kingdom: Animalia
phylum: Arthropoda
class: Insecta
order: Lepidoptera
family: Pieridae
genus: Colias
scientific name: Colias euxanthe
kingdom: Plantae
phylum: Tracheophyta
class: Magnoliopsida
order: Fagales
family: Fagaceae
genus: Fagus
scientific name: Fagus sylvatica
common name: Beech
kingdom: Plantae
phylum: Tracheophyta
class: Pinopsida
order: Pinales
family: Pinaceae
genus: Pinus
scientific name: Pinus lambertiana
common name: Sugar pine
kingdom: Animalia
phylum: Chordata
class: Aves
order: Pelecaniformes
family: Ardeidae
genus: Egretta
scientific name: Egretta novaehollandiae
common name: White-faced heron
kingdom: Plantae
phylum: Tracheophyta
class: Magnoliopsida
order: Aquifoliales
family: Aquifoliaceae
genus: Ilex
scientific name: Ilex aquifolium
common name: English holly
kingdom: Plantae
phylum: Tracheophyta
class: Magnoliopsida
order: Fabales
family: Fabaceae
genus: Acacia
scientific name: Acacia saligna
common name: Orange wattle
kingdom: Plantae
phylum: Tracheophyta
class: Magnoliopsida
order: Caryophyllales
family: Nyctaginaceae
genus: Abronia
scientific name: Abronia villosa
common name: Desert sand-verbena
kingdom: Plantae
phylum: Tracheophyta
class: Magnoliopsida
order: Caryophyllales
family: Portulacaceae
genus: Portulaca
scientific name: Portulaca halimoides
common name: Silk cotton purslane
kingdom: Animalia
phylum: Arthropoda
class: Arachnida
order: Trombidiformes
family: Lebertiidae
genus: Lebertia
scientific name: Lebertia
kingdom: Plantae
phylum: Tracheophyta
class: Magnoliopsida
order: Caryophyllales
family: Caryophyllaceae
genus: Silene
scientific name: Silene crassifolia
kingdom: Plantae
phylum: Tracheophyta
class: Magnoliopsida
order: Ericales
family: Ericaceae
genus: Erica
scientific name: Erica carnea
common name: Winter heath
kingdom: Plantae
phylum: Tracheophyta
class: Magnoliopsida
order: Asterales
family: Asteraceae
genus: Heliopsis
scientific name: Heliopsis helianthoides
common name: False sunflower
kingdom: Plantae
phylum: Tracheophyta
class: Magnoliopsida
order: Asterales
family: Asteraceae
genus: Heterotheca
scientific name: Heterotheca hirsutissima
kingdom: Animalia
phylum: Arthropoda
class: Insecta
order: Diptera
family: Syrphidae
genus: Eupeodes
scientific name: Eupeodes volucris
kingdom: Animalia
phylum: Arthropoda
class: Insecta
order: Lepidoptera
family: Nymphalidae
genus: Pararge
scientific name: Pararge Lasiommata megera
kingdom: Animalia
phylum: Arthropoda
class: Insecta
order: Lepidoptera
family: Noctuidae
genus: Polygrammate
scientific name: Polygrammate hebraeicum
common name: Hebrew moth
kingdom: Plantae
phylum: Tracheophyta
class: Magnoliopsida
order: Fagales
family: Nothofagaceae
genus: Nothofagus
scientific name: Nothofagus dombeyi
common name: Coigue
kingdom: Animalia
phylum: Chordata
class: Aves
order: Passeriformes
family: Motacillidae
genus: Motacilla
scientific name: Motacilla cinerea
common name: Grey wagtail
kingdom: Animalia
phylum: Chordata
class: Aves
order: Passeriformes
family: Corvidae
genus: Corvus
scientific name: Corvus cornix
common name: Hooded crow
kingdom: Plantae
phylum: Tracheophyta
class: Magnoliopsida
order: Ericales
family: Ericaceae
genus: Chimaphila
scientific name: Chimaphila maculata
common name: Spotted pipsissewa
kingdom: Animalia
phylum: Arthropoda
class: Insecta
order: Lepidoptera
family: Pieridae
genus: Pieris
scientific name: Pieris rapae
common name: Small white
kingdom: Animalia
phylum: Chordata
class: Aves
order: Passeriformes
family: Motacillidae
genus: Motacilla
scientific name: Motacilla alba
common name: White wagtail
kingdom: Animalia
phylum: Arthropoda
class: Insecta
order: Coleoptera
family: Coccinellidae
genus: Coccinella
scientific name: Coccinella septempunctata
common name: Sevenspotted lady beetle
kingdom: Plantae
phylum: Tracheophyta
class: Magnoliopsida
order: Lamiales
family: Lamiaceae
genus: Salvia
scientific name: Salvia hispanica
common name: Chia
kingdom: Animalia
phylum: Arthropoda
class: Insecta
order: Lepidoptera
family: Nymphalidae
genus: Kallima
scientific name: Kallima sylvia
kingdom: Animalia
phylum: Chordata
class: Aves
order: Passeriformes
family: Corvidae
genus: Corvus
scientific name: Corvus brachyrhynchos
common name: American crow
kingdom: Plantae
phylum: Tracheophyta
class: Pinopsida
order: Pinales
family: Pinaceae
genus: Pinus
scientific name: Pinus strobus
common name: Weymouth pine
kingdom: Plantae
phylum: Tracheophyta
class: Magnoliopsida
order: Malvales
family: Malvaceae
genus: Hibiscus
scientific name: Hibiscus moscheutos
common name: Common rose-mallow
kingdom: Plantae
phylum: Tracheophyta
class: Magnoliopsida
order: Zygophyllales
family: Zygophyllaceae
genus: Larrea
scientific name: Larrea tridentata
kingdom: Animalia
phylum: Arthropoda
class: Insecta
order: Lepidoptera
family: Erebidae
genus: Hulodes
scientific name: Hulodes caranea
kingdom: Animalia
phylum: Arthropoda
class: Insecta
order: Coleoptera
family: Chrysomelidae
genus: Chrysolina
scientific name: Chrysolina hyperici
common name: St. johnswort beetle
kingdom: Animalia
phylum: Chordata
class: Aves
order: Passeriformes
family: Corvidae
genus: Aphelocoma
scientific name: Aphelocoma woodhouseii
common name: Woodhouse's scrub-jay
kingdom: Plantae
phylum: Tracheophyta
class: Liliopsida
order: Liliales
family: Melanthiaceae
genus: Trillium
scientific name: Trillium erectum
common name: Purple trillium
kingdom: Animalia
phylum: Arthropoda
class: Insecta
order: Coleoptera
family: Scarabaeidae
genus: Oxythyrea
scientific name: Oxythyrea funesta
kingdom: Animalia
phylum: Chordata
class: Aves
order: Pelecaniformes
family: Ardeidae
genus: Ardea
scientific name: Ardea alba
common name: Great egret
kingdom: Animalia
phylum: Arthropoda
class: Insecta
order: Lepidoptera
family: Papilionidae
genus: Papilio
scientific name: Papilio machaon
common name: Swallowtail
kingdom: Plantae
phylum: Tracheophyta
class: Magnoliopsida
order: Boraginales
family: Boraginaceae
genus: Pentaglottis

========

◆ Stated goal ◆
Write out all the data above again, changing "common name" to "everyday name" wherever it appears and keeping everything else the same.

◆ Answer to this task ◆
kingdom: Animalia
phylum: Arthropoda
class: Insecta
order: Lepidoptera
family: Pieridae
genus: Colias
scientific name: Colias euxanthe
kingdom: Plantae
phylum: Tracheophyta
class: Magnoliopsida
order: Fagales
family: Fagaceae
genus: Fagus
scientific name: Fagus sylvatica
everyday name: Beech
kingdom: Plantae
phylum: Tracheophyta
class: Pinopsida
order: Pinales
family: Pinaceae
genus: Pinus
scientific name: Pinus lambertiana
everyday name: Sugar pine
kingdom: Animalia
phylum: Chordata
class: Aves
order: Pelecaniformes
family: Ardeidae
genus: Egretta
scientific name: Egretta novaehollandiae
everyday name: White-faced heron
kingdom: Plantae
phylum: Tracheophyta
class: Magnoliopsida
order: Aquifoliales
family: Aquifoliaceae
genus: Ilex
scientific name: Ilex aquifolium
everyday name: English holly
kingdom: Plantae
phylum: Tracheophyta
class: Magnoliopsida
order: Fabales
family: Fabaceae
genus: Acacia
scientific name: Acacia saligna
everyday name: Orange wattle
kingdom: Plantae
phylum: Tracheophyta
class: Magnoliopsida
order: Caryophyllales
family: Nyctaginaceae
genus: Abronia
scientific name: Abronia villosa
everyday name: Desert sand-verbena
kingdom: Plantae
phylum: Tracheophyta
class: Magnoliopsida
order: Caryophyllales
family: Portulacaceae
genus: Portulaca
scientific name: Portulaca halimoides
everyday name: Silk cotton purslane
kingdom: Animalia
phylum: Arthropoda
class: Arachnida
order: Trombidiformes
family: Lebertiidae
genus: Lebertia
scientific name: Lebertia
kingdom: Plantae
phylum: Tracheophyta
class: Magnoliopsida
order: Caryophyllales
family: Caryophyllaceae
genus: Silene
scientific name: Silene crassifolia
kingdom: Plantae
phylum: Tracheophyta
class: Magnoliopsida
order: Ericales
family: Ericaceae
genus: Erica
scientific name: Erica carnea
everyday name: Winter heath
kingdom: Plantae
phylum: Tracheophyta
class: Magnoliopsida
order: Asterales
family: Asteraceae
genus: Heliopsis
scientific name: Heliopsis helianthoides
everyday name: False sunflower
kingdom: Plantae
phylum: Tracheophyta
class: Magnoliopsida
order: Asterales
family: Asteraceae
genus: Heterotheca
scientific name: Heterotheca hirsutissima
kingdom: Animalia
phylum: Arthropoda
class: Insecta
order: Diptera
family: Syrphidae
genus: Eupeodes
scientific name: Eupeodes volucris
kingdom: Animalia
phylum: Arthropoda
class: Insecta
order: Lepidoptera
family: Nymphalidae
genus: Pararge
scientific name: Pararge Lasiommata megera
kingdom: Animalia
phylum: Arthropoda
class: Insecta
order: Lepidoptera
family: Noctuidae
genus: Polygrammate
scientific name: Polygrammate hebraeicum
everyday name: Hebrew moth
kingdom: Plantae
phylum: Tracheophyta
class: Magnoliopsida
order: Fagales
family: Nothofagaceae
genus: Nothofagus
scientific name: Nothofagus dombeyi
everyday name: Coigue
kingdom: Animalia
phylum: Chordata
class: Aves
order: Passeriformes
family: Motacillidae
genus: Motacilla
scientific name: Motacilla cinerea
everyday name: Grey wagtail
kingdom: Animalia
phylum: Chordata
class: Aves
order: Passeriformes
family: Corvidae
genus: Corvus
scientific name: Corvus cornix
everyday name: Hooded crow
kingdom: Plantae
phylum: Tracheophyta
class: Magnoliopsida
order: Ericales
family: Ericaceae
genus: Chimaphila
scientific name: Chimaphila maculata
everyday name: Spotted pipsissewa
kingdom: Animalia
phylum: Arthropoda
class: Insecta
order: Lepidoptera
family: Pieridae
genus: Pieris
scientific name: Pieris rapae
everyday name: Small white
kingdom: Animalia
phylum: Chordata
class: Aves
order: Passeriformes
family: Motacillidae
genus: Motacilla
scientific name: Motacilla alba
everyday name: White wagtail
kingdom: Animalia
phylum: Arthropoda
class: Insecta
order: Coleoptera
family: Coccinellidae
genus: Coccinella
scientific name: Coccinella septempunctata
everyday name: Sevenspotted lady beetle
kingdom: Plantae
phylum: Tracheophyta
class: Magnoliopsida
order: Lamiales
family: Lamiaceae
genus: Salvia
scientific name: Salvia hispanica
everyday name: Chia
kingdom: Animalia
phylum: Arthropoda
class: Insecta
order: Lepidoptera
family: Nymphalidae
genus: Kallima
scientific name: Kallima sylvia
kingdom: Animalia
phylum: Chordata
class: Aves
order: Passeriformes
family: Corvidae
genus: Corvus
scientific name: Corvus brachyrhynchos
everyday name: American crow
kingdom: Plantae
phylum: Tracheophyta
class: Pinopsida
order: Pinales
family: Pinaceae
genus: Pinus
scientific name: Pinus strobus
everyday name: Weymouth pine
kingdom: Plantae
phylum: Tracheophyta
class: Magnoliopsida
order: Malvales
family: Malvaceae
genus: Hibiscus
scientific name: Hibiscus moscheutos
everyday name: Common rose-mallow
kingdom: Plantae
phylum: Tracheophyta
class: Magnoliopsida
order: Zygophyllales
family: Zygophyllaceae
genus: Larrea
scientific name: Larrea tridentata
kingdom: Animalia
phylum: Arthropoda
class: Insecta
order: Lepidoptera
family: Erebidae
genus: Hulodes
scientific name: Hulodes caranea
kingdom: Animalia
phylum: Arthropoda
class: Insecta
order: Coleoptera
family: Chrysomelidae
genus: Chrysolina
scientific name: Chrysolina hyperici
everyday name: St. johnswort beetle
kingdom: Animalia
phylum: Chordata
class: Aves
order: Passeriformes
family: Corvidae
genus: Aphelocoma
scientific name: Aphelocoma woodhouseii
everyday name: Woodhouse's scrub-jay
kingdom: Plantae
phylum: Tracheophyta
class: Liliopsida
order: Liliales
family: Melanthiaceae
genus: Trillium
scientific name: Trillium erectum
everyday name: Purple trillium
kingdom: Animalia
phylum: Arthropoda
class: Insecta
order: Coleoptera
family: Scarabaeidae
genus: Oxythyrea
scientific name: Oxythyrea funesta
kingdom: Animalia
phylum: Chordata
class: Aves
order: Pelecaniformes
family: Ardeidae
genus: Ardea
scientific name: Ardea alba
everyday name: Great egret
kingdom: Animalia
phylum: Arthropoda
class: Insecta
order: Lepidoptera
family: Papilionidae
genus: Papilio
scientific name: Papilio machaon
everyday name: Swallowtail
kingdom: Plantae
phylum: Tracheophyta
class: Magnoliopsida
order: Boraginales
family: Boraginaceae
genus: Pentaglottis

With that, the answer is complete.